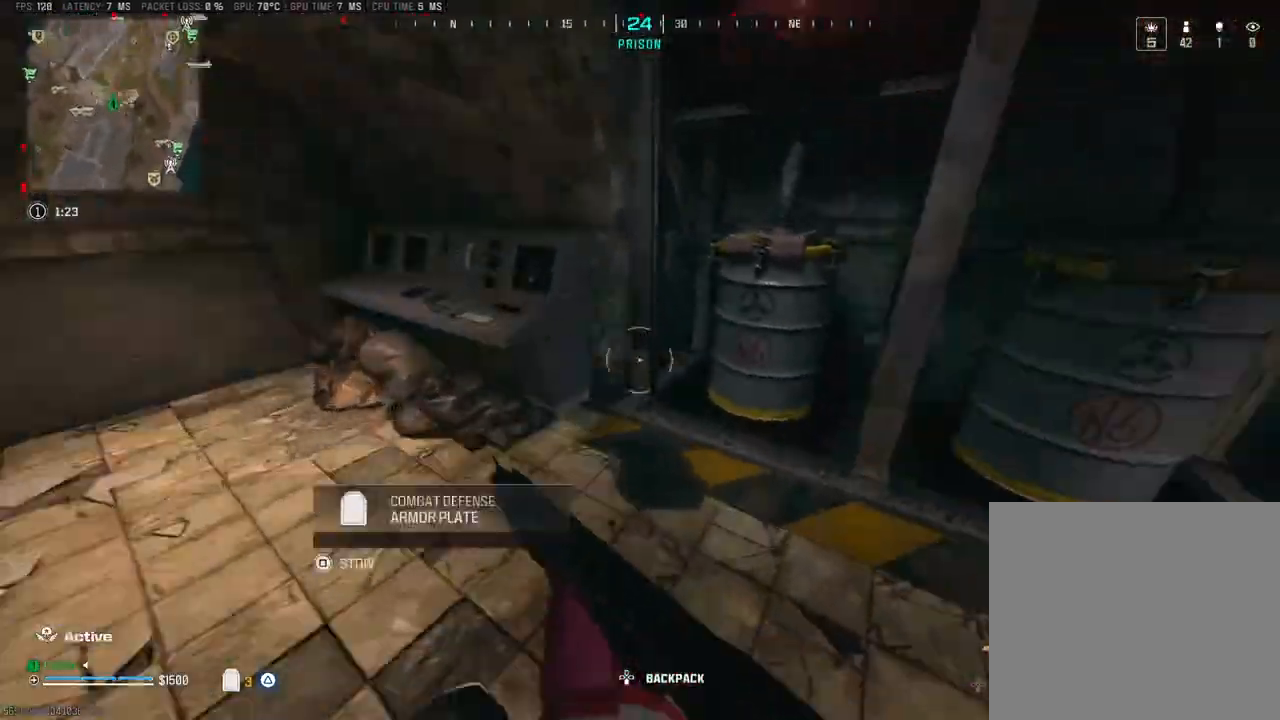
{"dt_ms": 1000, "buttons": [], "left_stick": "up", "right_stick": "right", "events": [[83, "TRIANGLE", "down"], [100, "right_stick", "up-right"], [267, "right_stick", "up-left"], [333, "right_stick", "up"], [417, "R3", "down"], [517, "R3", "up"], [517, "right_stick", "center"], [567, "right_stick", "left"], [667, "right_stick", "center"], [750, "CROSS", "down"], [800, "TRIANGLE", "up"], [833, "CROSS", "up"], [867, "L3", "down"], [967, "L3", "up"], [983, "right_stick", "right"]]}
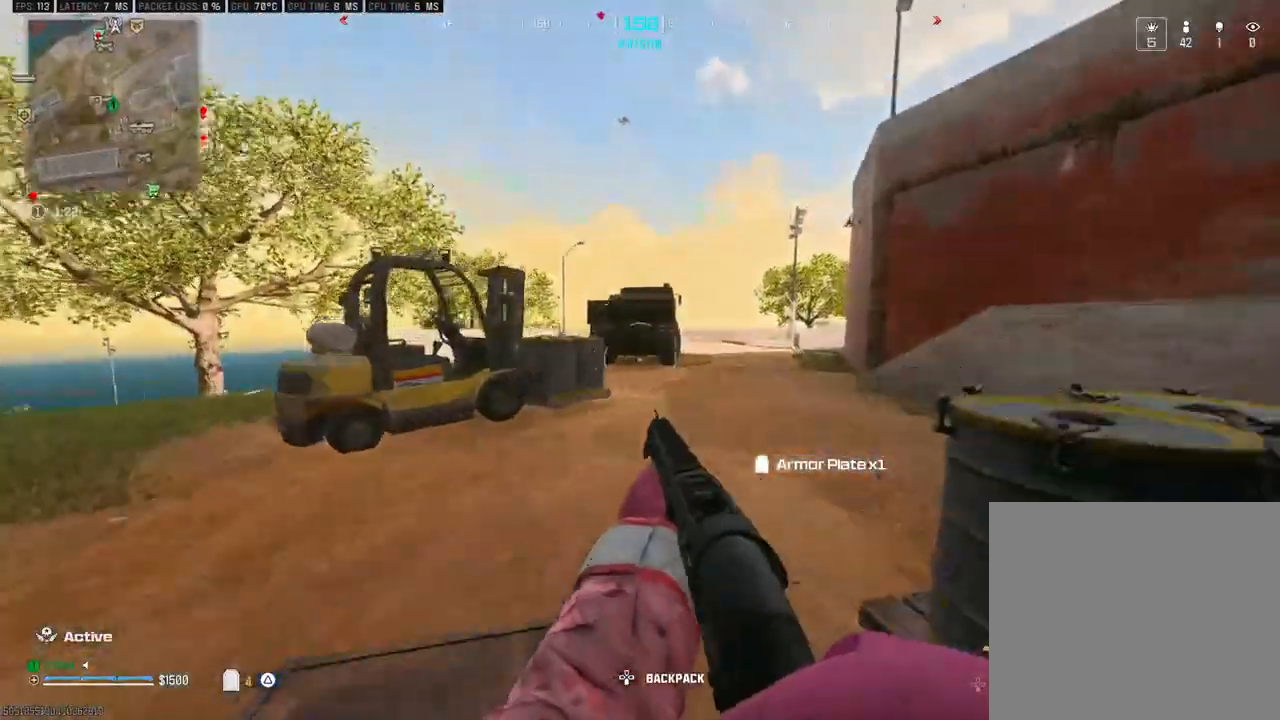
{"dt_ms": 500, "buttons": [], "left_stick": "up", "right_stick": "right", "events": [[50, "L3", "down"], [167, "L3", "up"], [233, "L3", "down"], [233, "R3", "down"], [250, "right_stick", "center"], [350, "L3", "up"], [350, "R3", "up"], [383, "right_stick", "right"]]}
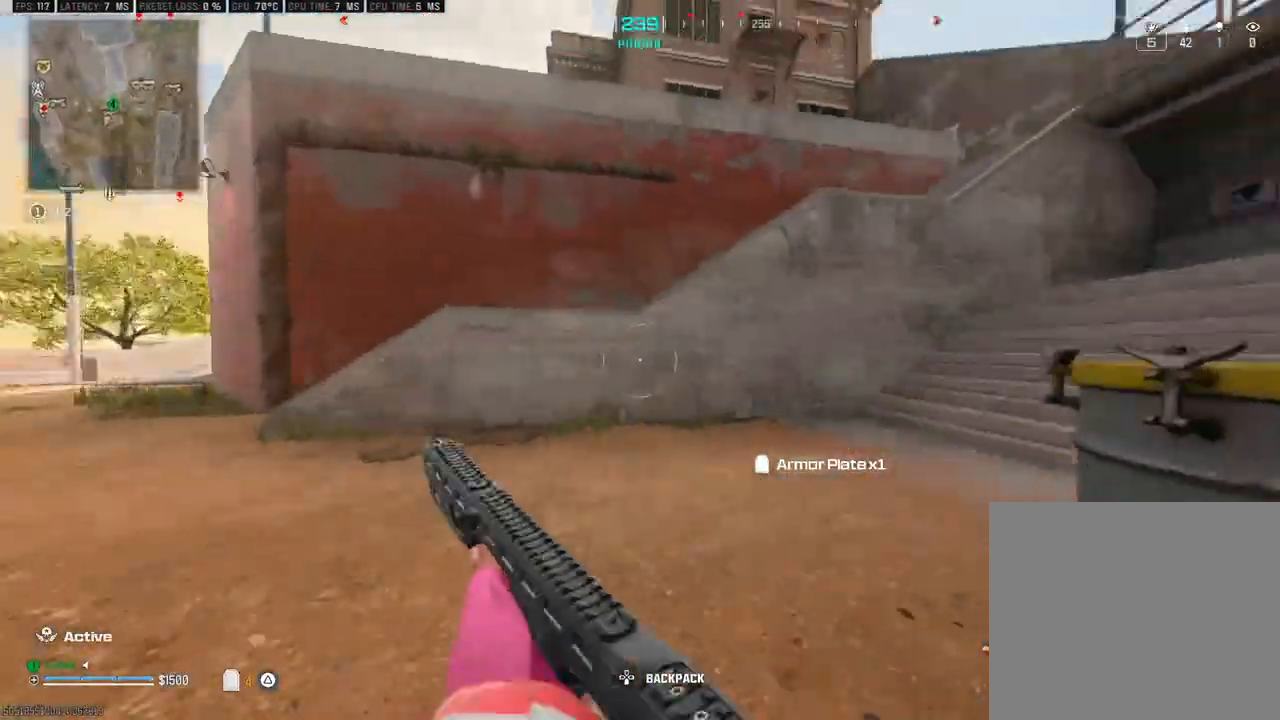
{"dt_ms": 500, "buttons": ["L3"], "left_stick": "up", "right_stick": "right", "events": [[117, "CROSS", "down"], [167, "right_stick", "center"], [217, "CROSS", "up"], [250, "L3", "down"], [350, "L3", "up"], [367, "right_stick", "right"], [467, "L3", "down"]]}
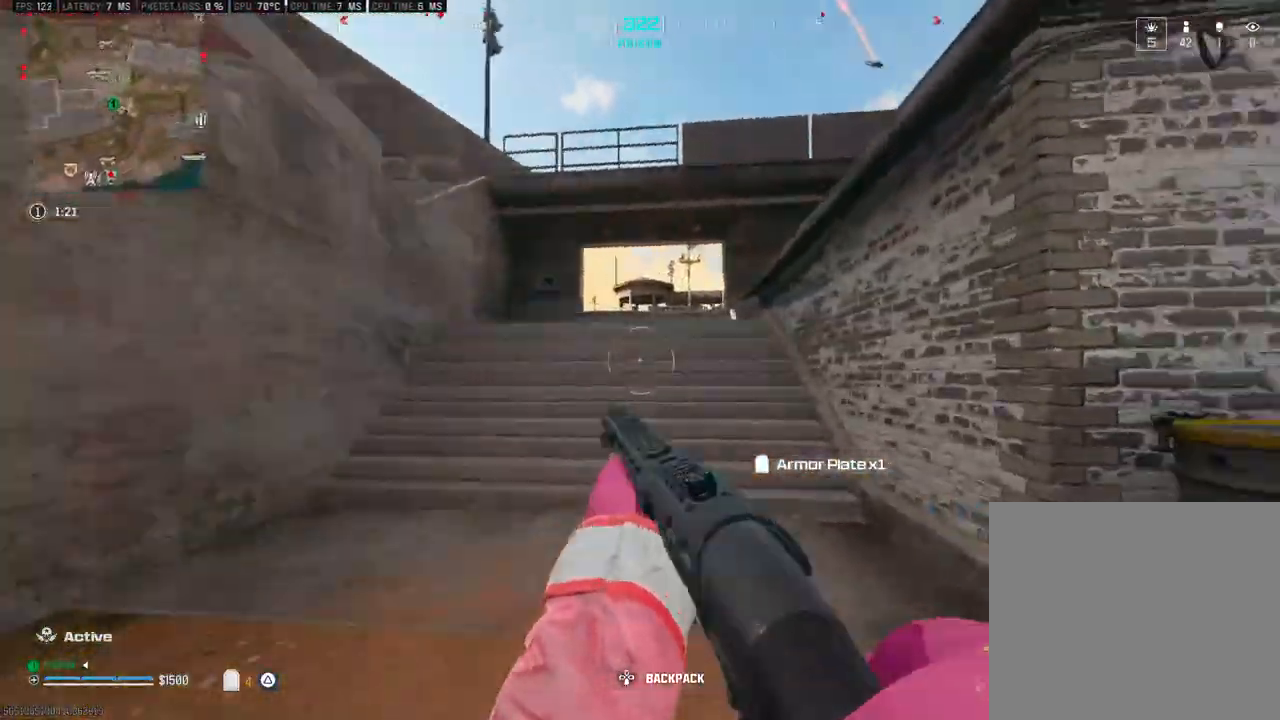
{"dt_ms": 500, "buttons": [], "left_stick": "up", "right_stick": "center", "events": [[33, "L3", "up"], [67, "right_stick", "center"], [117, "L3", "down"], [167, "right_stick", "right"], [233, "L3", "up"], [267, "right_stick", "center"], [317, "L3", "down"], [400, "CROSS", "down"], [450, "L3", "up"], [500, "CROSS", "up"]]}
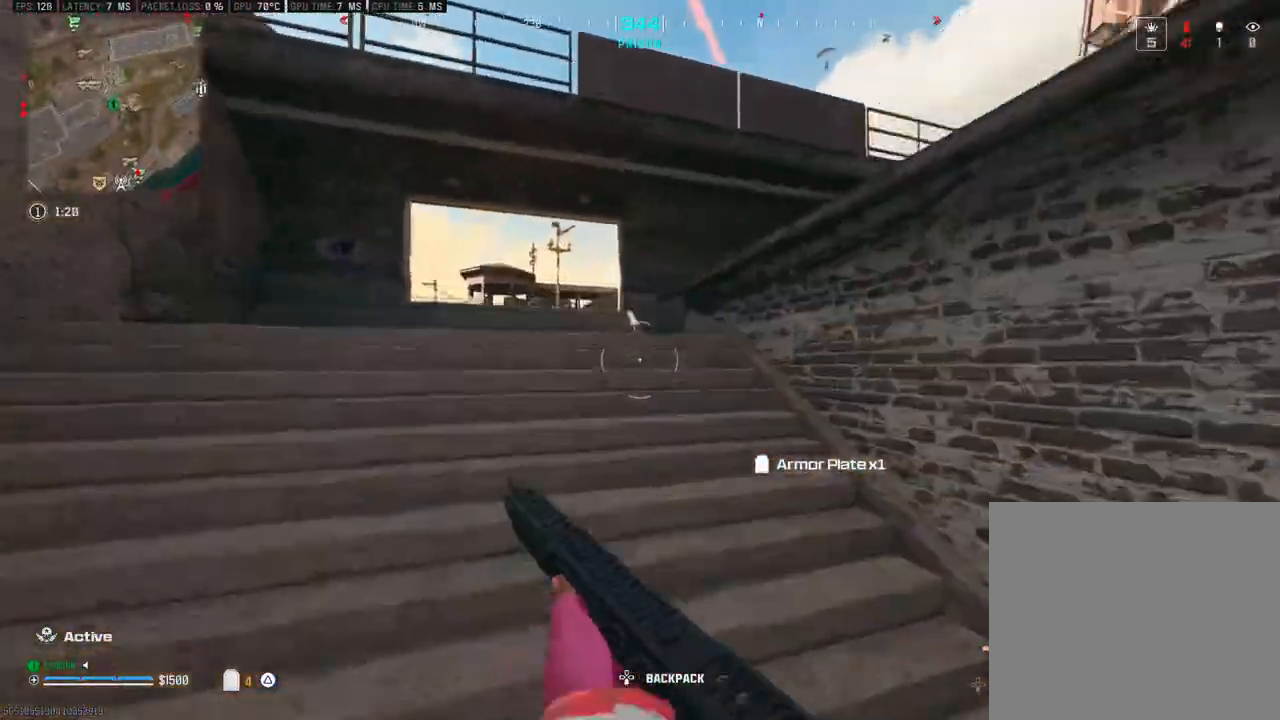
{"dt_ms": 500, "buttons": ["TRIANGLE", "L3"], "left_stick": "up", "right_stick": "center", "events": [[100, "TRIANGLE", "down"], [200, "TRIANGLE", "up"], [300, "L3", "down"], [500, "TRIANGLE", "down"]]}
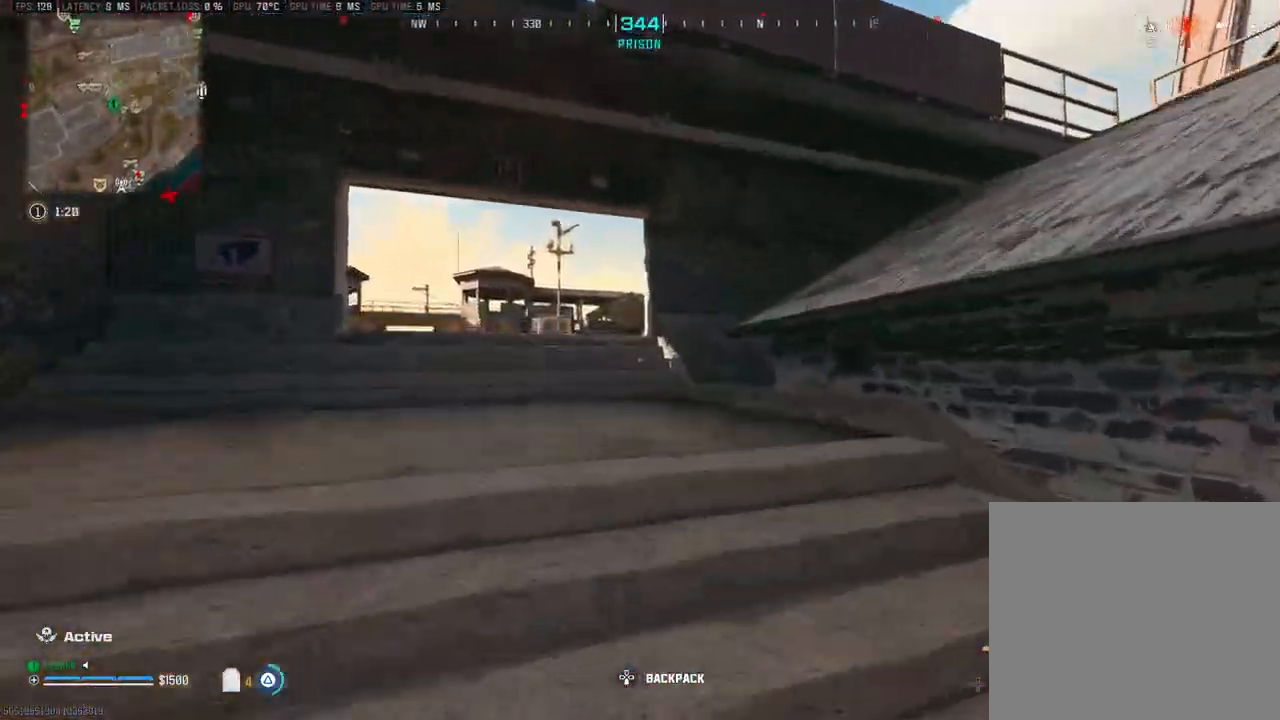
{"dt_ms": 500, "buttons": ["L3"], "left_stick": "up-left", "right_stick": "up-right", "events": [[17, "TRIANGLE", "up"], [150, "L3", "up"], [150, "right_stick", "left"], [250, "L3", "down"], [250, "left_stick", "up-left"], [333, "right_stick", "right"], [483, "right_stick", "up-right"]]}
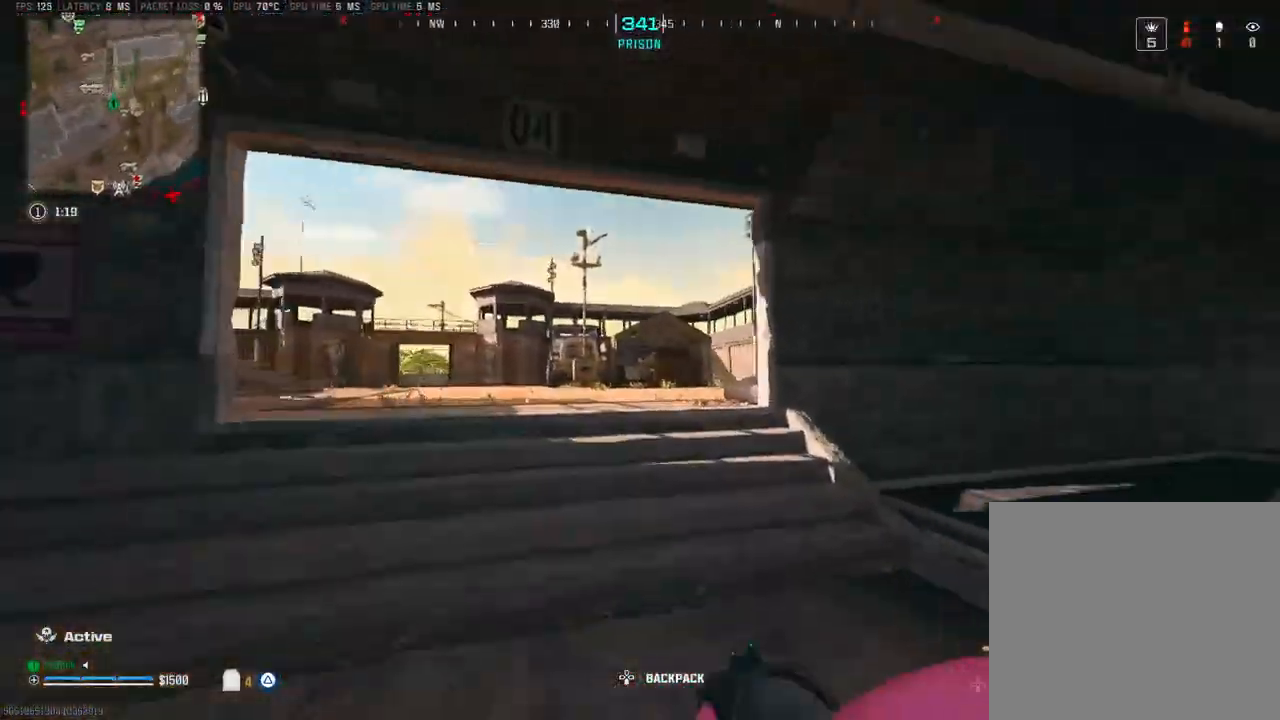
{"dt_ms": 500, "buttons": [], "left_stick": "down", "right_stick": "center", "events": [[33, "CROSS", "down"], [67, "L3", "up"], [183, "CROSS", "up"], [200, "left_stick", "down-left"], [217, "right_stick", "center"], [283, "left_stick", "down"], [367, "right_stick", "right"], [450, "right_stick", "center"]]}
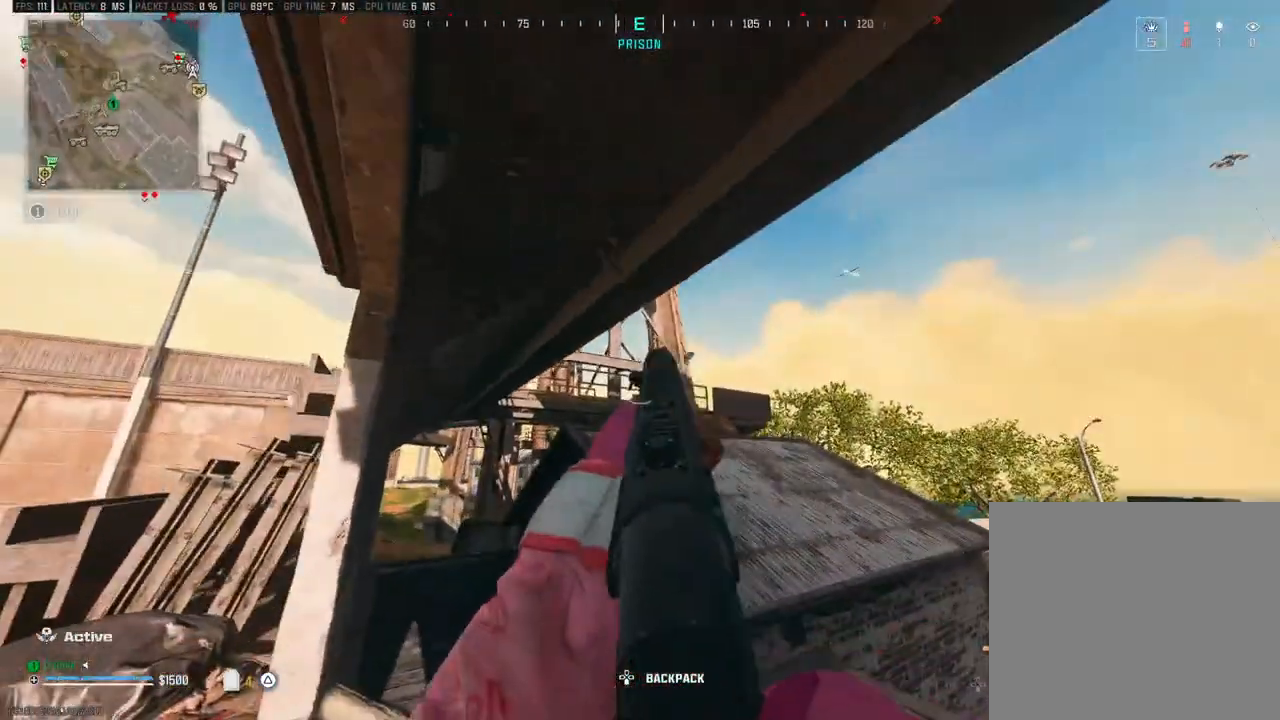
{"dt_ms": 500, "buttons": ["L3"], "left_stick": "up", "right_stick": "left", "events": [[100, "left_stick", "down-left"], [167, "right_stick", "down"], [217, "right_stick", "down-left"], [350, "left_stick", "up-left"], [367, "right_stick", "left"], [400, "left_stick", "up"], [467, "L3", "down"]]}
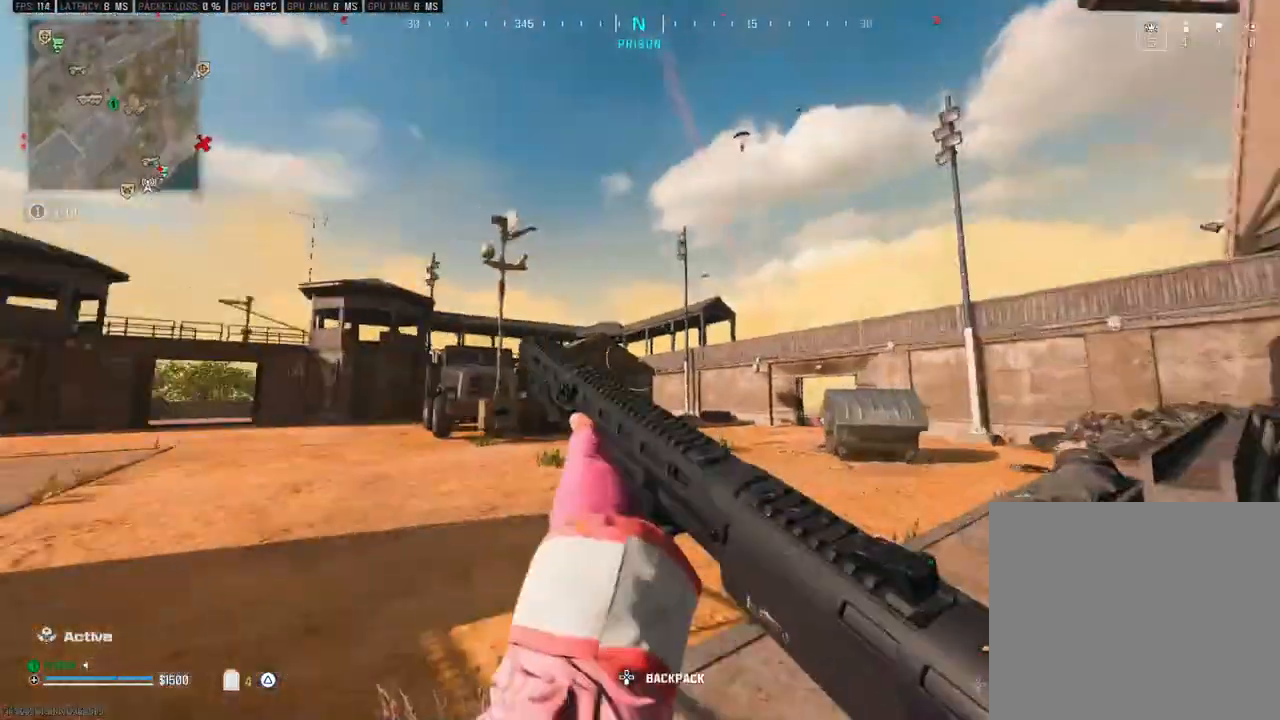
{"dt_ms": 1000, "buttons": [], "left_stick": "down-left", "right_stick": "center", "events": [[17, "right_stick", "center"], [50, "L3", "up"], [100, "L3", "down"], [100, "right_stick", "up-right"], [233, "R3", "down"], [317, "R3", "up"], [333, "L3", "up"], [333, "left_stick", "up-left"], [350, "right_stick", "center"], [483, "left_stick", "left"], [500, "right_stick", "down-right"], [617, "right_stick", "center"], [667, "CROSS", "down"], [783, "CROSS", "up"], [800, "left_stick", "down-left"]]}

- [What is being asked]:
What is needed is an exact reprint of every entry, pictures excluded.

- [Expected answer]:
{"dt_ms": 1000, "buttons": [], "left_stick": "up", "right_stick": "right", "events": [[83, "TRIANGLE", "down"], [100, "right_stick", "up-right"], [267, "right_stick", "up-left"], [333, "right_stick", "up"], [417, "R3", "down"], [517, "R3", "up"], [517, "right_stick", "center"], [567, "right_stick", "left"], [667, "right_stick", "center"], [750, "CROSS", "down"], [800, "TRIANGLE", "up"], [833, "CROSS", "up"], [867, "L3", "down"], [967, "L3", "up"], [983, "right_stick", "right"]]}
{"dt_ms": 500, "buttons": [], "left_stick": "up", "right_stick": "right", "events": [[50, "L3", "down"], [167, "L3", "up"], [233, "L3", "down"], [233, "R3", "down"], [250, "right_stick", "center"], [350, "L3", "up"], [350, "R3", "up"], [383, "right_stick", "right"]]}
{"dt_ms": 500, "buttons": ["L3"], "left_stick": "up", "right_stick": "right", "events": [[117, "CROSS", "down"], [167, "right_stick", "center"], [217, "CROSS", "up"], [250, "L3", "down"], [350, "L3", "up"], [367, "right_stick", "right"], [467, "L3", "down"]]}
{"dt_ms": 500, "buttons": [], "left_stick": "up", "right_stick": "center", "events": [[33, "L3", "up"], [67, "right_stick", "center"], [117, "L3", "down"], [167, "right_stick", "right"], [233, "L3", "up"], [267, "right_stick", "center"], [317, "L3", "down"], [400, "CROSS", "down"], [450, "L3", "up"], [500, "CROSS", "up"]]}
{"dt_ms": 500, "buttons": ["TRIANGLE", "L3"], "left_stick": "up", "right_stick": "center", "events": [[100, "TRIANGLE", "down"], [200, "TRIANGLE", "up"], [300, "L3", "down"], [500, "TRIANGLE", "down"]]}
{"dt_ms": 500, "buttons": ["L3"], "left_stick": "up-left", "right_stick": "up-right", "events": [[17, "TRIANGLE", "up"], [150, "L3", "up"], [150, "right_stick", "left"], [250, "L3", "down"], [250, "left_stick", "up-left"], [333, "right_stick", "right"], [483, "right_stick", "up-right"]]}
{"dt_ms": 500, "buttons": [], "left_stick": "down", "right_stick": "center", "events": [[33, "CROSS", "down"], [67, "L3", "up"], [183, "CROSS", "up"], [200, "left_stick", "down-left"], [217, "right_stick", "center"], [283, "left_stick", "down"], [367, "right_stick", "right"], [450, "right_stick", "center"]]}
{"dt_ms": 500, "buttons": ["L3"], "left_stick": "up", "right_stick": "left", "events": [[100, "left_stick", "down-left"], [167, "right_stick", "down"], [217, "right_stick", "down-left"], [350, "left_stick", "up-left"], [367, "right_stick", "left"], [400, "left_stick", "up"], [467, "L3", "down"]]}
{"dt_ms": 1000, "buttons": [], "left_stick": "down-left", "right_stick": "center", "events": [[17, "right_stick", "center"], [50, "L3", "up"], [100, "L3", "down"], [100, "right_stick", "up-right"], [233, "R3", "down"], [317, "R3", "up"], [333, "L3", "up"], [333, "left_stick", "up-left"], [350, "right_stick", "center"], [483, "left_stick", "left"], [500, "right_stick", "down-right"], [617, "right_stick", "center"], [667, "CROSS", "down"], [783, "CROSS", "up"], [800, "left_stick", "down-left"]]}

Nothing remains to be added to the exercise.